High performance computing applications and gene expression arrays are expected to be the hot topics at the sixth annual Pacific Symposium on Biocomputing conference to be held in Hawaii on January 3-7, said conference organizer Larry Hunter.
The conference itself is becoming more of a draw as about 400 attendees are expected — a more than 50 percent jump over last year when over 200 bioinformaticists attended, said Hunter, who is also director of the Center for Computational Pharmacology at the University of Colorado.
“This year, high-performance computing applications are clearly a major interest, including new parallel approaches to gene finding, multiple structure alignment, and various areas related to expression arrays, including quality control and clustering,” said Hunter, noting that the meeting is a good barometer for what’s hot in bioinformatics since the scientific community defines the sessions every year.
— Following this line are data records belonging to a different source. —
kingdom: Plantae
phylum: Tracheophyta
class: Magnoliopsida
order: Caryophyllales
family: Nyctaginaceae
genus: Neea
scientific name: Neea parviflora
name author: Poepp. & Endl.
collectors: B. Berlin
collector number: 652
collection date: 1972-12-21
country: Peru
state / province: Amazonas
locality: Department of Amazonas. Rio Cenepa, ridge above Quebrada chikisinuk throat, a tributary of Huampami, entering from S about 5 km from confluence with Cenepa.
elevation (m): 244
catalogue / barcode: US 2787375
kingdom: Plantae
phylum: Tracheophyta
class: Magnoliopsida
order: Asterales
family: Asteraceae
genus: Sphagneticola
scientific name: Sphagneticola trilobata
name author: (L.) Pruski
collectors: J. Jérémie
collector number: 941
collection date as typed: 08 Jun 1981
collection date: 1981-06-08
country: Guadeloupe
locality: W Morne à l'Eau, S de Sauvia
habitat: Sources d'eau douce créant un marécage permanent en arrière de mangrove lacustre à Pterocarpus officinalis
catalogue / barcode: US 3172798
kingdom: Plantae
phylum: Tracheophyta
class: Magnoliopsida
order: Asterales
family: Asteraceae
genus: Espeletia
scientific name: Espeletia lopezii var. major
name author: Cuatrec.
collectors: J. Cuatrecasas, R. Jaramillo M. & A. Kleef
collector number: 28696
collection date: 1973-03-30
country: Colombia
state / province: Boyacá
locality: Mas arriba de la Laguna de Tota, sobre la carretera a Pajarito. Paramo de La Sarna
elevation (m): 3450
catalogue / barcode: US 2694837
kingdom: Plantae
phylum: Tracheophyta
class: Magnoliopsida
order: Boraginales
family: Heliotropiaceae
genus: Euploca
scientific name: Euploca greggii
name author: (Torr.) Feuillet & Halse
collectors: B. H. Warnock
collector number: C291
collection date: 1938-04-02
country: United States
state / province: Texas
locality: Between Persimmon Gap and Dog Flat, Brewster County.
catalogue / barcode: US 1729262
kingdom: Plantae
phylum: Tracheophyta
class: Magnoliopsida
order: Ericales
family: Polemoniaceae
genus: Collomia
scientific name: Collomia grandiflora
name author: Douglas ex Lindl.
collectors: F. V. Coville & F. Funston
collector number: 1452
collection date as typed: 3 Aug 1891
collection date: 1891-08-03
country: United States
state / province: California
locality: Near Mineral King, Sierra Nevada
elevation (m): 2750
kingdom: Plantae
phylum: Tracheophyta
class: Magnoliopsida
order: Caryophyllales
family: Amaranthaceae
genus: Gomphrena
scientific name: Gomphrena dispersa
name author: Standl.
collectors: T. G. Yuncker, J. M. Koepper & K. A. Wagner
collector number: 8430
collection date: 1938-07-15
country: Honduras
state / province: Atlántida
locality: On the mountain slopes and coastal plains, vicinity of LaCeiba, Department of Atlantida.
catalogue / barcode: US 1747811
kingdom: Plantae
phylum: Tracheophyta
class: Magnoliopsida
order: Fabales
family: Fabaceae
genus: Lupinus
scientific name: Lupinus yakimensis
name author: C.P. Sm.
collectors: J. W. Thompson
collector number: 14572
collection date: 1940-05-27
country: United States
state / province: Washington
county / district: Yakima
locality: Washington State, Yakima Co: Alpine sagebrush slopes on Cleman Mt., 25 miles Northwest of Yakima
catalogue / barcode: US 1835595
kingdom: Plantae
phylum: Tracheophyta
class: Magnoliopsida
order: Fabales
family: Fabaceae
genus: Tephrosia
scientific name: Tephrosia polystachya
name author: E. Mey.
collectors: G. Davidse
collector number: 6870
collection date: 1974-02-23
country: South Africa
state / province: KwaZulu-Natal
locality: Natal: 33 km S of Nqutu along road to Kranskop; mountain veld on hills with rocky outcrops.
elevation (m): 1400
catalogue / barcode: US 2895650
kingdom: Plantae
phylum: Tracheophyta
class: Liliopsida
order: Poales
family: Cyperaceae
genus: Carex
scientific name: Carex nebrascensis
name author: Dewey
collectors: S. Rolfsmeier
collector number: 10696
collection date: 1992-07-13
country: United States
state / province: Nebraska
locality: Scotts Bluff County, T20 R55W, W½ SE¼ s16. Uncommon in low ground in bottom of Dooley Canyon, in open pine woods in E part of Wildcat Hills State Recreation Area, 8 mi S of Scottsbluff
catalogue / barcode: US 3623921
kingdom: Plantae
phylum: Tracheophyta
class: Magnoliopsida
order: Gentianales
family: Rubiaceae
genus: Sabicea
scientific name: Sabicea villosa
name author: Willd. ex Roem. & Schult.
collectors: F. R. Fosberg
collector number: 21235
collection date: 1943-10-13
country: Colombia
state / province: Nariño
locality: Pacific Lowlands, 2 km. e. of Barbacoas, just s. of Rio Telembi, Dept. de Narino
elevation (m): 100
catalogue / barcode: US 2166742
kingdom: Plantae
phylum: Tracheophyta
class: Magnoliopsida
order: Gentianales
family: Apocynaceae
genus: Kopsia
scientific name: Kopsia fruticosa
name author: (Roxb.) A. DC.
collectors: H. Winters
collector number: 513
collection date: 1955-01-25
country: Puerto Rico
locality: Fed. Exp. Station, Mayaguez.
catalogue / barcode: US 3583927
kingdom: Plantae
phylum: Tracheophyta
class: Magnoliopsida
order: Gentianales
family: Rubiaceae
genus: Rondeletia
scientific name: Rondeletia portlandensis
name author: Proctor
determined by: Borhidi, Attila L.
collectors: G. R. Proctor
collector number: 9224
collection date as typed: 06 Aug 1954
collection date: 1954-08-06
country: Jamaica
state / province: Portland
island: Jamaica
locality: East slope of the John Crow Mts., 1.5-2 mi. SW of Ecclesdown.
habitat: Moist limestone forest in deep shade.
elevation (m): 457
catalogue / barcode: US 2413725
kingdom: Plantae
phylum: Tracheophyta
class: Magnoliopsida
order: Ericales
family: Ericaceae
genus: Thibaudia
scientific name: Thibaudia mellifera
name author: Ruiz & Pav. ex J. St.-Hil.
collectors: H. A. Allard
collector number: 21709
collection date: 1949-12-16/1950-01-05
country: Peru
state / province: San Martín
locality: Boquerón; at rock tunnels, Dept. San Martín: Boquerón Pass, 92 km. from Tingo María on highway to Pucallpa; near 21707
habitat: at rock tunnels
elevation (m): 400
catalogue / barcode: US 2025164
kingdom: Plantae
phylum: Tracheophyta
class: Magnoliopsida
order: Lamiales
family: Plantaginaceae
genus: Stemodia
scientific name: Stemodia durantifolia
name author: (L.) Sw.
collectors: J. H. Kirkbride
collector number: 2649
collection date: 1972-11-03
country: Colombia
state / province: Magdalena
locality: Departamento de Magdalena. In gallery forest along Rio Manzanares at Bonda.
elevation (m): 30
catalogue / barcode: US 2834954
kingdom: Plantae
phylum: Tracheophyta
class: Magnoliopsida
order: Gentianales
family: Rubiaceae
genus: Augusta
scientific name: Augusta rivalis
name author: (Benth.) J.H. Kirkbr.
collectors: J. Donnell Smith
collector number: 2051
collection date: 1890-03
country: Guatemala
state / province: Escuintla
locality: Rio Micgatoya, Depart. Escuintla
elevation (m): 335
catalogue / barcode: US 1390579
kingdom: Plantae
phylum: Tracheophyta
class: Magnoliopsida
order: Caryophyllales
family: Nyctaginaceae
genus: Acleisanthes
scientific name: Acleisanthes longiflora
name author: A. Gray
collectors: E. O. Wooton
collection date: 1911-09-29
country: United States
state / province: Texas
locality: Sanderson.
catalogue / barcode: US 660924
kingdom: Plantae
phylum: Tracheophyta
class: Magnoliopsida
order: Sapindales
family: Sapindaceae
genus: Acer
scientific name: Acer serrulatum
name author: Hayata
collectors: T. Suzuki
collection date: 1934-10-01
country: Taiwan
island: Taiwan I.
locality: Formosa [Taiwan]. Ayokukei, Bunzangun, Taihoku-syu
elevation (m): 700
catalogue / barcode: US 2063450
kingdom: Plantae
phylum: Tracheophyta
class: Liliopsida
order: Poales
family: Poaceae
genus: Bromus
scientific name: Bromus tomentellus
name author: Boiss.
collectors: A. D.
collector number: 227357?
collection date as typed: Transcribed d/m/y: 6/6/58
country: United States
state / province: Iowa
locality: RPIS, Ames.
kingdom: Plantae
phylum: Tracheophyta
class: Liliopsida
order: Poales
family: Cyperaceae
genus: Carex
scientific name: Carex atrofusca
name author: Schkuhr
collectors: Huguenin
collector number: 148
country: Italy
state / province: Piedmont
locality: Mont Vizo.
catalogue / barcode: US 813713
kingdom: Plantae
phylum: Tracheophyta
David Haussler, a professor of computer science at the University of California, Santa Cruz, will give the keynote speech on the bioinformatic aspects of creating and using the public working draft of the human genome, as well as about what’s to come with the finished genome and comparisons with other vertebrate genomes. Haussler directed the assembly of the human genome after it was sequenced.
Another rapidly evolving area that will get attention is network and pathway modeling. Several papers on comparing and validating network models induced from expression data will be presented.
In Hunter’s view, these areas of interest are showing that the analysis of post-genomic data, including expression arrays, proteomics, and SNP and variation data, is taking an important place alongside the traditional analysis of gene sequences and protein structures in bioinformatics.
The meeting has a reputation for announcing important technical results and for fostering collaborations among conference attendees, said Hunter. This year’s conference will feature several papers on assessing the significance of variability in gene expression array results.
“After their publication, I believe that simple fold-change results will not be publishable alone,” Hunter said.
Meeting sponsors are 3rd Millennium, BioCarta, Compaq, the Department of Energy, the NASA Center for Computational Astrobiology and Fundamental Biology, the National Institutes of Health’s National Library of Medicine, Partek, Proteome, Roche, SGI, and Sun Microsystems.
For the 2002 event, session proposals are due in mid- February, and selections will be made in early March.